Una de esas ideas es que, a partir de las posibilidades que nos brinda internet, el ocaso de las poderosas y malvadas discográficas conducirá a un nuevo escenario, en el cual el contacto directo entre músicos y aficionados florecerá en forma más libre y con resultados mucho más satisfactorios para todos. Resulta, sin embargo, que en el mundo real la intermediación (en la música como en otras artes), además de explotar a los creadores, cobrar precios desproporcionados a los consumidores y multiplicar el peso de las consideraciones mercantiles en perjuicio de la calidad, ha servido también para proporcionar servicios de difusión. Que esos servicios se hayan empleado en grandísima medida para promover la mediocridad no quiere decir que, en su ausencia, estén dadas las condiciones para que la población promedio los sustituya por su búsqueda individual y libre de novedades disfrutables, a partir de la oferta realizada directamente por los artistas. Basta con revisar qué tipo de música es la más exitosa en estos tiempos para verlo y comprender, de paso, que también a través de las nuevas tecnologías operan con éxito poderosísimas fuerzas mercantiles, entre las cuales están las mismas que controlaban el mercado tradicional. Además, los nuevos procedimientos alternativos de venta de música (o de recepción de donaciones) mediante internet suelen funcionar mucho mejor para los artistas que ya son conocidos que para los que intentan hacerse conocer, y una de las consecuencias evidentes de esto es que la situación actual no es favorable para quienes desarrollan propuestas originales y renovadoras.
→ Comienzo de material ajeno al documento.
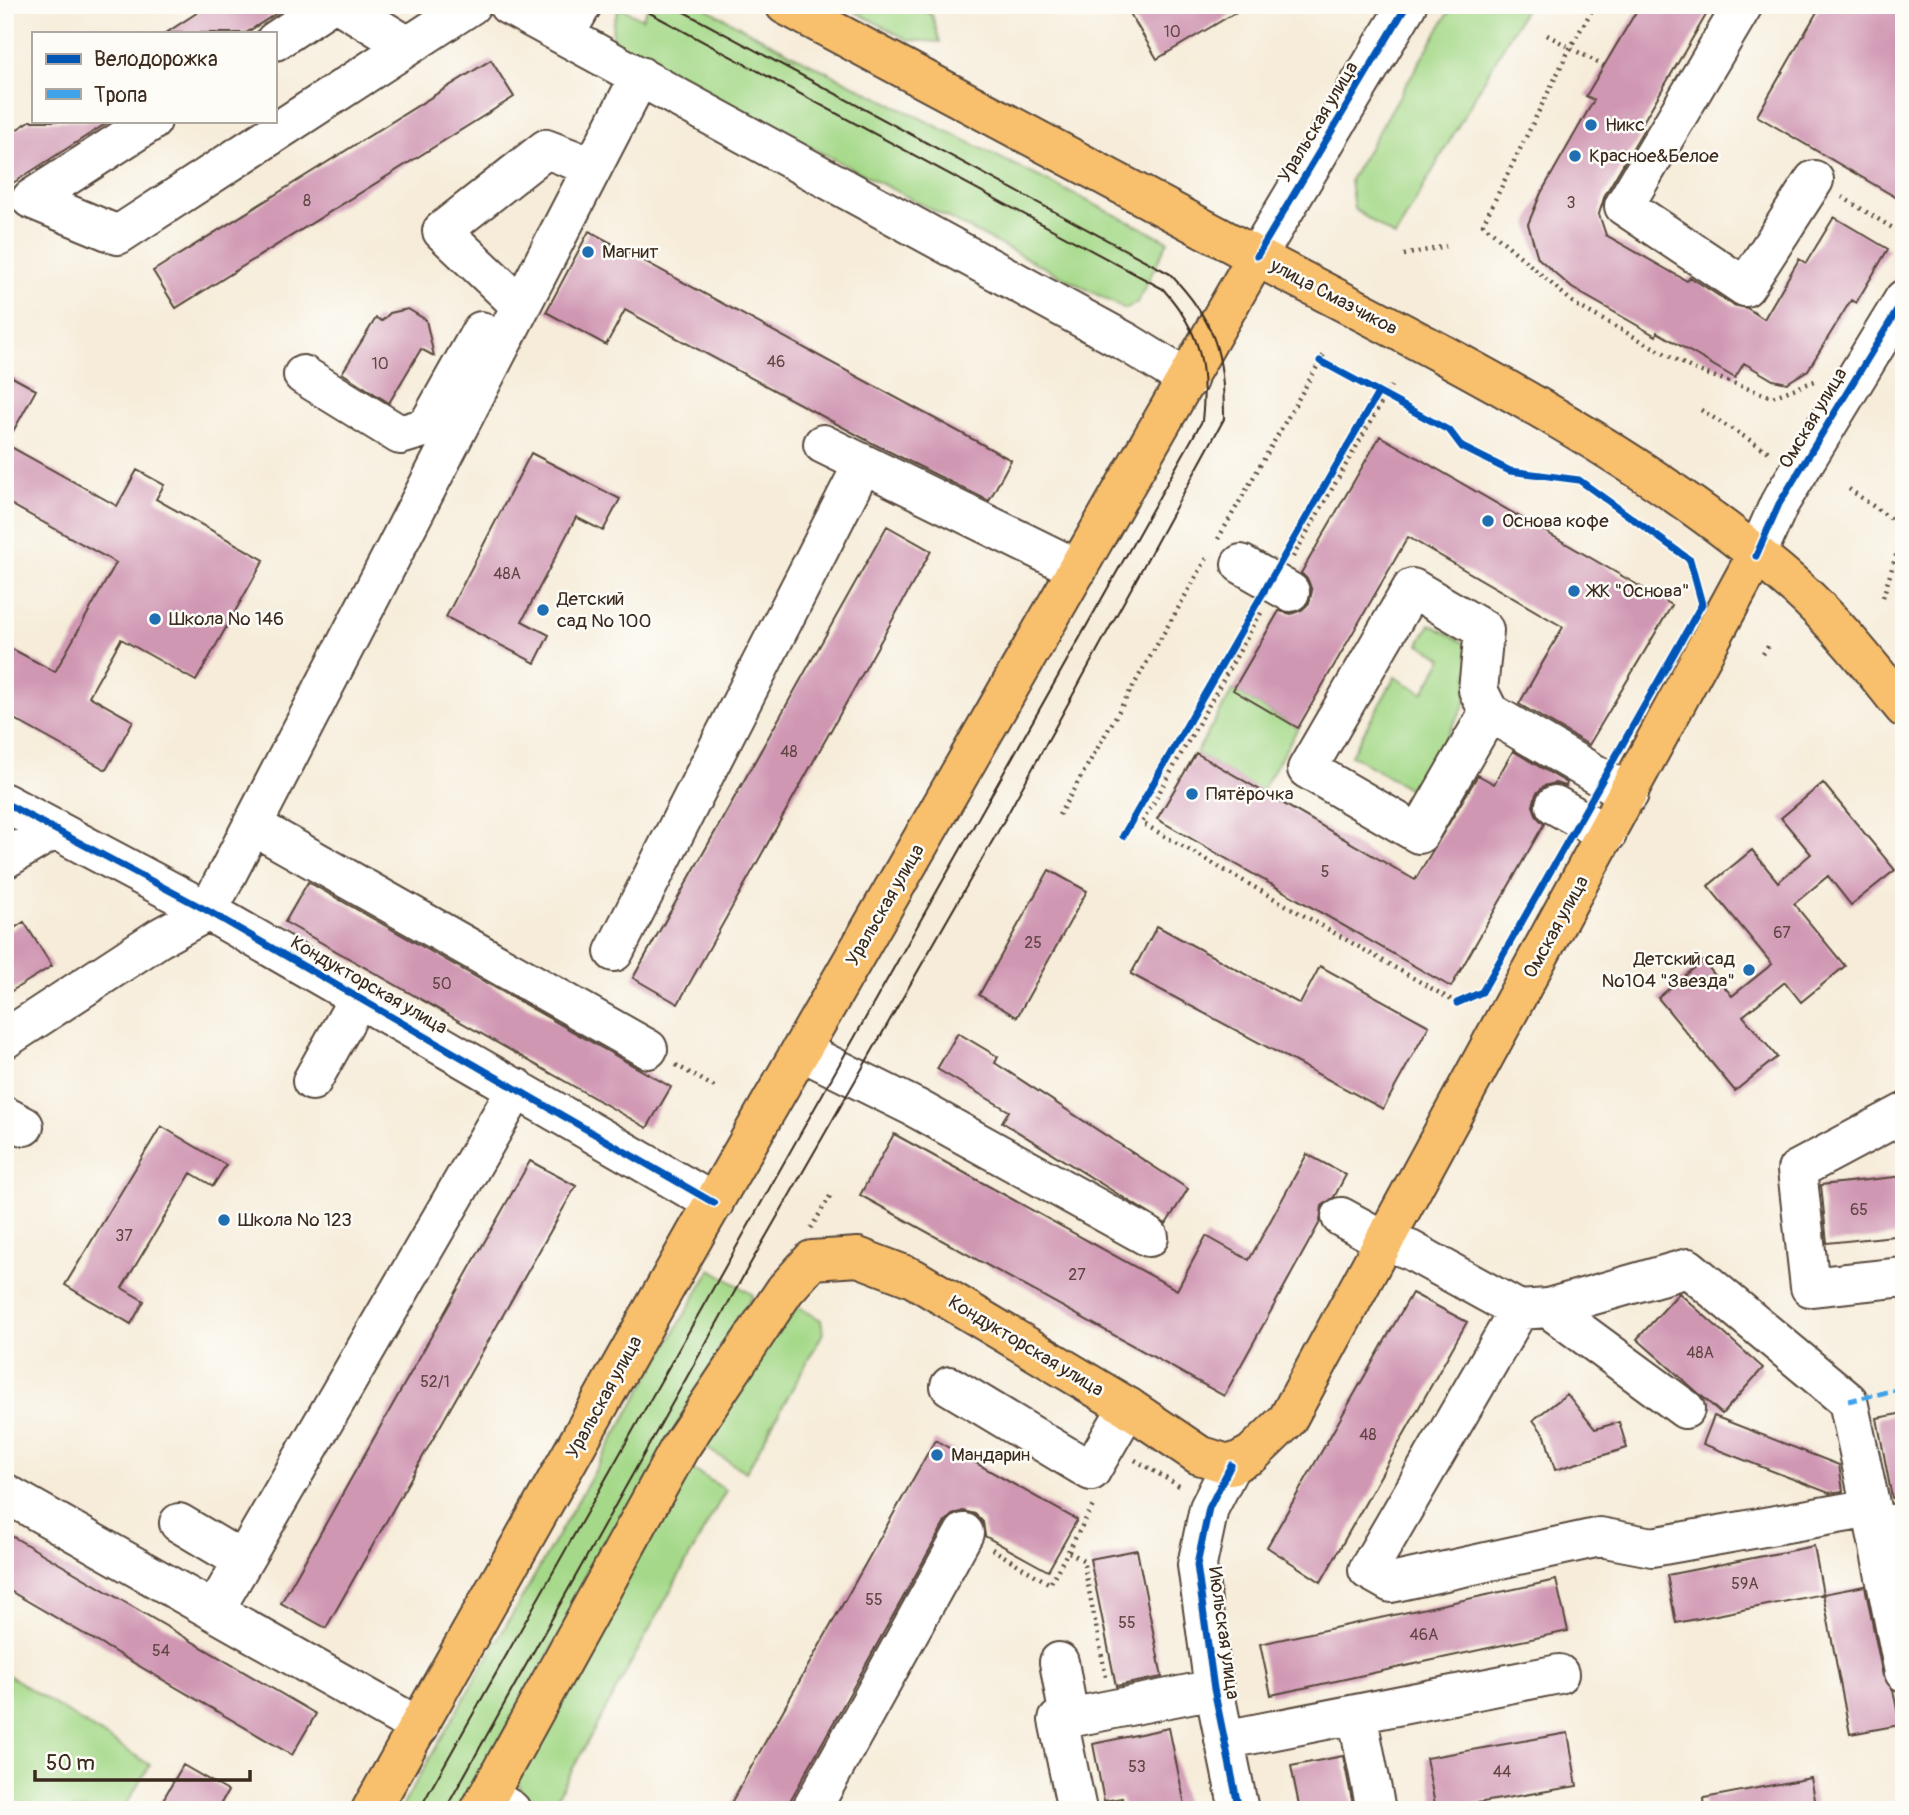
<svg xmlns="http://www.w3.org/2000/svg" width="1909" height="1815" font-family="Pangolin,sans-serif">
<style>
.green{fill:#a5d989;stroke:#708254;stroke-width:2}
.building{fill:#d097b3}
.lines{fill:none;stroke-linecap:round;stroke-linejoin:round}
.minor-casing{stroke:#57473a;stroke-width:42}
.major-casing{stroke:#57473a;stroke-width:42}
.path{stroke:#57473a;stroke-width:4.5;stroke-dasharray:2 5;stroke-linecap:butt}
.minor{stroke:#fff;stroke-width:38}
.major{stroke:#f8bf6c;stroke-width:38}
.tram{stroke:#3b2a1e;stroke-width:2}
.quiet{stroke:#3fa3ea;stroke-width:5;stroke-dasharray:10 5;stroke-linecap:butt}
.cycleway-casing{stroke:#fdfcf7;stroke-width:11}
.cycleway{stroke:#0057b8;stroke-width:7}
.poi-dot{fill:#1f6fb2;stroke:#fdfcf7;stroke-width:2.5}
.labels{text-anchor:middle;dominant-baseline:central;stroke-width:5;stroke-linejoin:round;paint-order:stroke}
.number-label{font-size:16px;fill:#604543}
.street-label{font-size:19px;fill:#3b2a1e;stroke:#fdfcf7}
.poi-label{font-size:19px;fill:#3b2a1e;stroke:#fdfcf7;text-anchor:start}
</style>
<rect width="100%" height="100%" fill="#fdfcf7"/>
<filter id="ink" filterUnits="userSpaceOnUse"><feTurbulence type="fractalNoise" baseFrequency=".0143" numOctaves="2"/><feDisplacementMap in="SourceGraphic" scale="14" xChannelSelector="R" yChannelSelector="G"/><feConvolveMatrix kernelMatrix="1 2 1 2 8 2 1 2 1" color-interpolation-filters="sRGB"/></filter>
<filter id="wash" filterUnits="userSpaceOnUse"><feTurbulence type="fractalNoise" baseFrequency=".00686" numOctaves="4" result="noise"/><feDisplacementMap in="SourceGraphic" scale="28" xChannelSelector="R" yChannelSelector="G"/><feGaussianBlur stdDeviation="1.57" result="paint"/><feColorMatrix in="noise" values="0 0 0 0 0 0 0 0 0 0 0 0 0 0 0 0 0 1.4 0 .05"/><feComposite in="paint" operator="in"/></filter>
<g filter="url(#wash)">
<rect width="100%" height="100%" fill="#f6ecd9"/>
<path class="green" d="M 649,5 L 700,5 L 795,56 L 1168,241 L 1137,303 L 1125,309 L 618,48 C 609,31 612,23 620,7 L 642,19 Z
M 843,5 L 914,5 L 932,15 L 940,42 L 908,40 Z
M 1453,5 L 1527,5 L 1395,237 L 1354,209 L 1350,180 Z
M 1430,624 L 1472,647 L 1465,704 L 1415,792 L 1351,755 L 1395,677 L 1423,693 L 1443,658 L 1419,644 Z
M 1233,690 L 1298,728 L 1261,792 L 1196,753 Z
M 711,1269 L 753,1295 L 460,1810 L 400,1810 Z
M 790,1302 L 821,1320 L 823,1333 L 746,1472 L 701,1445 Z
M 695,1471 L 726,1490 L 550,1810 L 537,1810 L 524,1802 L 516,1774 L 685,1473 Z
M 5,1673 L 150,1765 L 123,1810 L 5,1810 Z"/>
<g id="blocks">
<path class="building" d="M 209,5 L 289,5 L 246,33 L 166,33 Z
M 1125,5 L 1248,5 L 1157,59 Z
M 1640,5 L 1712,5 L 1640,127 L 1644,129 L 1605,195 L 1599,214 L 1606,235 L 1687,281 L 1690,277 L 1733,305 L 1747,308 L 1764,319 L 1799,259 L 1806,263 L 1834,217 L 1888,249 L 1856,303 L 1851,300 L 1808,370 L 1787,383 L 1773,380 L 1744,363 L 1735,378 L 1657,332 L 1656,336 L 1572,288 L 1538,258 L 1528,224 L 1541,193 L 1594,100 L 1586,96 Z
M 1821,5 L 1904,5 L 1904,202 L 1757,116 Z
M 491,60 L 514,97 L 176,308 L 153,271 Z
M 30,121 L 110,121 L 5,188 L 5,137 Z
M 589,231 L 1011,460 L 989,501 L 874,444 L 625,310 L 606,345 L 546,312 Z
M 408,309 L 426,320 L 434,356 L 421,349 L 389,403 L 342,373 L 376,318 L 382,321 L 390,313 Z
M 5,373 L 36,390 L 6,444 L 117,506 L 137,470 L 164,485 L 156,499 L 264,560 L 196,681 L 121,639 L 89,696 L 133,721 L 106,770 L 5,714 L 5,645 L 55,672 L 116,563 L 5,501 Z
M 1380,436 L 1672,605 L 1589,745 L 1519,704 L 1563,627 L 1408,537 L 1298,728 L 1233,690 L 1279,611 L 1291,614 L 1302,610 L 1309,603 L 1312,591 L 1308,580 L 1301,573 Z
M 531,453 L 620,499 L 603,531 L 576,517 L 522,621 L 549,635 L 535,663 L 446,617 Z
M 887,526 L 931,551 L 678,1004 L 633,978 Z
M 1513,751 L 1567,783 L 1566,786 L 1555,783 L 1544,786 L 1536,794 L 1533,806 L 1537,817 L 1544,824 L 1451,987 L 1157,819 L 1196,753 L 1415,880 L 1478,775 L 1494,784 Z
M 1823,783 L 1895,870 L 1851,905 L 1828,876 L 1794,904 L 1845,966 L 1801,1002 L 1785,982 L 1743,1016 L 1777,1057 L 1735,1091 L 1658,998 L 1703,961 L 1732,996 L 1772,964 L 1708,886 L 1752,850 L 1778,882 L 1811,854 L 1781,818 Z
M 1049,870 L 1087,891 L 1017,1017 L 979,995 Z
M 308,882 L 671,1087 L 647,1128 L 285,922 Z
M 24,922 L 52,966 L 5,995 L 5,934 Z
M 1157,926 L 1300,1004 L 1320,966 L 1429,1026 L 1383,1109 L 1131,974 Z
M 958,1033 L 998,1057 L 995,1063 L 1188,1189 L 1166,1224 L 1002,1122 L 1009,1111 L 937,1069 Z
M 161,1126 L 226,1165 L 213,1186 L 191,1173 L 122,1288 L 144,1301 L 131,1324 L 65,1285 Z
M 894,1134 L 1177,1290 L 1206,1236 L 1249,1260 L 1307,1154 L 1346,1175 L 1334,1197 L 1322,1206 L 1320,1222 L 1224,1396 L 860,1195 Z
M 530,1161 L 576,1186 L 326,1628 L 281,1603 Z
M 1904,1176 L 1904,1235 L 1827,1243 L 1821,1185 Z
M 1412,1293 L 1467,1322 L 1321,1582 L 1267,1547 Z
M 1679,1293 L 1763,1368 L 1722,1414 L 1637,1339 Z
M 1567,1394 L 1595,1429 L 1619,1422 L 1627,1448 L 1555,1470 L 1545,1436 L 1533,1420 Z
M 1904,1413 L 1904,1497 L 1892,1498 L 1877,1418 Z
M 1714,1416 L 1839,1465 L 1843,1491 L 1829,1493 L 1703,1444 Z
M 935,1440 L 1077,1520 L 1048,1571 L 985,1536 L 983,1522 L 975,1514 L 963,1511 L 952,1515 L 945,1522 L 785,1810 L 727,1810 Z
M 5,1532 L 316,1714 L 292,1755 L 5,1588 Z
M 1814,1546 L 1823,1594 L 1676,1623 L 1667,1575 Z
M 1137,1550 L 1162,1677 L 1116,1686 L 1090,1559 Z
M 1556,1580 L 1568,1631 L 1271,1695 L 1260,1644 Z
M 1865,1586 L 1883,1676 L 1893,1690 L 1900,1725 L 1850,1734 L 1823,1594 Z
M 1169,1728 L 1186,1810 L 1124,1810 L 1122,1798 L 1104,1801 L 1093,1744 Z
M 1568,1733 L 1577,1786 L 1436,1810 L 1426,1758 Z
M 1343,1756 L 1354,1810 L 1300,1810 L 1291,1766 Z
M 183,1765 L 228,1791 L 217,1810 L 157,1810 Z
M 1811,1778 L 1817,1810 L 1705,1810 L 1704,1798 Z"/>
</g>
</g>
<g filter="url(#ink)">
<use href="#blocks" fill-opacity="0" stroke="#57473a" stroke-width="2"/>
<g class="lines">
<g class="minor-casing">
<path id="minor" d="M 341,5 L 408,46
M 508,5 L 1128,343 L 1188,380
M 1743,5 L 1624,206 L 1745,287 L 1814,180
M 565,35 L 582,5
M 275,41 L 329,5
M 152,121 L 31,199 L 118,235 L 471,5
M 1257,256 L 1407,5
M 521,306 L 442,231 L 546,149 L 593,167
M 303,375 L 400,435 L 427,427 L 481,331
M 823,444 L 1078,569
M 1756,556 L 1779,504 L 1904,299
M 1241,564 L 1290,592
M 1489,712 L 1478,690 L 1484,630 L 1412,588 L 1307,769 L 1419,834 L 1489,712 L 1629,794
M 5,803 L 208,911 L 714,1203
M 1555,805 L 1607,834
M 252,825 L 648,1049
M 5,859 L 55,829
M 614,952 L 863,464
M 5,1039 L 159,938 L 208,911 L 640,76
M 801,1051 L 914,1107 L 1149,1237
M 312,1081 L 359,997
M 1904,1113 L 1797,1170 L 1810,1287 L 1904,1277
M 5,1116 L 24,1126
M 1341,1217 L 1385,1241 L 1410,1250 L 1519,1310 L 1548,1308 L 1685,1409
M 1548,1308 L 1688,1268 L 1848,1401 L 1875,1527
M 1519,1310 L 1368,1570 L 1391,1583 L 1600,1537 L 1652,1547 L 1871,1508
M 950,1386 L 1091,1471 L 1128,1407
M 1231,1465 L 1209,1508 L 1197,1565 L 1214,1689 L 1239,1810
M 5,1493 L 419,1727
M 1904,1522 L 1875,1527 L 1904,1672
M 179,1523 L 243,1561
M 214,1611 L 517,1088
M 1059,1662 L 1069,1718 L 1214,1689
M 1357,1714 L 1376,1810
M 1069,1718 L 1058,1720 L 1077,1810
M 1224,1740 L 1559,1674
M 488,1796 L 511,1810
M 811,1810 L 964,1533"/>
</g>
<g class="major-casing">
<path id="major" d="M 785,5 C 943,89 1100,173 1257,257 C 1444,355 1637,448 1797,588 C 1837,624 1870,666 1904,708
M 371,1810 L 696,1233 L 1257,256
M 480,1810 L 679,1449 L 785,1290 L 812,1260 L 858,1257 L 913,1278 L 1128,1407 L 1199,1455 L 1231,1465 L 1252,1454 L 1287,1420 L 1756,556"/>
</g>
<path class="path" d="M 1595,5 L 1570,48 L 1483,224 L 1576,305 L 1693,369 L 1772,397 L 1815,381
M 1547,35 L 1604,66
M 1842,197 L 1904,235
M 1404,255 L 1446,246
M 1701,410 L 1769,452
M 1849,489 L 1904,528
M 1218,539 L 1326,351
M 1293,557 L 1391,386
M 1883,597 L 1904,530
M 1261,613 L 1142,823 L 1457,1003
M 1763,654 L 1769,645
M 1059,815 L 1207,558
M 676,1065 L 718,1089
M 811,1228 L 832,1193
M 1135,1460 L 1179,1486
M 992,1549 L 1050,1584 L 1094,1504
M 1069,1552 L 1083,1560 L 1106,1677"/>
<use href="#minor" class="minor"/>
<use href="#major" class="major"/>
<path class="tram" d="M 419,1810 L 1202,421 C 1208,365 1200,331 1163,289 L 635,5
M 445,1810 L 749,1266 L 1001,826 L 1224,419 C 1224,353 1216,322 1170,274 L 671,5"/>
<path class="quiet" d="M 1848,1401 L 1904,1388"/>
<g class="cycleway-casing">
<path id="cycleway" d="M 1257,256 L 1407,5
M 1320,361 L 1450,431 L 1462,447 L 1510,471 L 1579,480 L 1690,560 L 1702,604 L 1482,992 L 1457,1003
M 1756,556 L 1779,504 L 1904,299
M 5,803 L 208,911 L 714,1203
M 1123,836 L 1378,393
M 1231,1465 L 1209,1508 L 1197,1565 L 1214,1689 L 1239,1810"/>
</g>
<use href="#cycleway" class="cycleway"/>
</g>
</g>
<g class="poi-dot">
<circle cx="1591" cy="125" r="7"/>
<circle cx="1575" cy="156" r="7"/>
<circle cx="588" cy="252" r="7"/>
<circle cx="1488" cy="521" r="7"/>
<circle cx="1574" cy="591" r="7"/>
<circle cx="543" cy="610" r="7"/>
<circle cx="155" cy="619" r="7"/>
<circle cx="1192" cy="794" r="7"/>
<circle cx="1749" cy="970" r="7"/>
<circle cx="224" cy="1220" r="7"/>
<circle cx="937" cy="1455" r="7"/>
</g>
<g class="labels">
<g class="number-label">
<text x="1172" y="32">10</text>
<text x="307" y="201">8</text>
<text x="1571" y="203">3</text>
<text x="776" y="362">46</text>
<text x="380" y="364">10</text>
<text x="507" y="574">48А</text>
<text x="789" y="752">48</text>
<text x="1325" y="872">5</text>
<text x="1782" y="933">67</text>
<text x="1033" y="943">25</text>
<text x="442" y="984">50</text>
<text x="1859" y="1210">65</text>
<text x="124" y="1236">37</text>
<text x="1077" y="1275">27</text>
<text x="1700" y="1353">48А</text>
<text x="435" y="1382">52/1</text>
<text x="1368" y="1435">48</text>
<text x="1745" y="1584">59А</text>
<text x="874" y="1600">55</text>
<text x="1127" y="1623">55</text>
<text x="1424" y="1635">46А</text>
<text x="161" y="1651">54</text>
<text x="1137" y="1767">53</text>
<text x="1502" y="1772">44</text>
</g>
<g class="street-label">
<text transform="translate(1318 122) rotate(-59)">Уральская улица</text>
<text transform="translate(1334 297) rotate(28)">улица Смазчиков</text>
<text transform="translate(1813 418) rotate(-59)">Омская улица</text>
<text transform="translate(885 905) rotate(-60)">Уральская улица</text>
<text transform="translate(1556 927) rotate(-61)">Омская улица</text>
<text transform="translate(369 985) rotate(30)">Кондукторская улица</text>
<text transform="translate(1026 1346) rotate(31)">Кондукторская улица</text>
<text transform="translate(604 1397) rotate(-61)">Уральская улица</text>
<text transform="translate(1224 1633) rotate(82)">Июльская улица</text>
</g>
<g class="poi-label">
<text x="1605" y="125">Никс</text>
<text x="1589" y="156">Красное&amp;Белое</text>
<text x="602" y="252">Магнит</text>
<text x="1502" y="521">Основа кофе</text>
<text x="1588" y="591">ЖК "Основа"</text>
<text x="557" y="599">Детский<tspan x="557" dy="22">сад № 100</tspan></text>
<text x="169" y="619">Школа № 146</text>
<text x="1206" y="794">Пятёрочка</text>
<text x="1735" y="959" text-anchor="end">Детский сад<tspan x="1735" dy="22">№104 "Звезда"</tspan></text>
<text x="238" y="1220">Школа № 123</text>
<text x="951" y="1455">Мандарин</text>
</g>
</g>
<rect width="1909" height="1815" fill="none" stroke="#fdfcf7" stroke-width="28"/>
<rect x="32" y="32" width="245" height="91" fill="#fdfcf7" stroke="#afa8a0" stroke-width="2"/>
<rect x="46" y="54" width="35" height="10" fill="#0057b8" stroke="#afa8a0" stroke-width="2"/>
<text x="94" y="66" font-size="21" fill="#3b2a1e">Велодорожка</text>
<rect x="46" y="89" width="35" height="10" fill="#3fa3ea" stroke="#afa8a0" stroke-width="2"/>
<text x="94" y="102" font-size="21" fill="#3b2a1e">Тропа</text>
<path d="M35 1770v10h215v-10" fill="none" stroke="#3b2a1e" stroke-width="3.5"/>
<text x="46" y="1770" font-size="21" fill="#3b2a1e" stroke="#fdfcf7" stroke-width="5" paint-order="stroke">50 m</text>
</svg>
Otra idea bastante extendida es que los ingresos que los músicos dejen de percibir por ventas de grabaciones serán compensados en forma satisfactoria por sus presentaciones en vivo. El problema es que esta posibilidad no es la misma para todos los músicos ni para todos los tipos de música, y puede ser útil pensar que, en las condiciones antedichas, The Beatles nunca nos habrían dejado la sustancial parte de su obra que realizaron después de que decidieron dejar de actuar en público para concentrarse en los discos. A la vez, los mecanismos de descarga paga y los servicios de streaming no se caracterizan por aportarle a los músicos una porción de los beneficios mayor que la que se han reservado históricamente las discográficas, sino una menor.
En suma, puede ser muy agradable escuchar grandes cantidades de música gratis, pero es inevitable que la extensión de esa costumbre tenga consecuencias no tan agradables en el terreno de la producción de música, incluyendo el riesgo de que la ausencia del precio traiga consigo la pérdida de valor.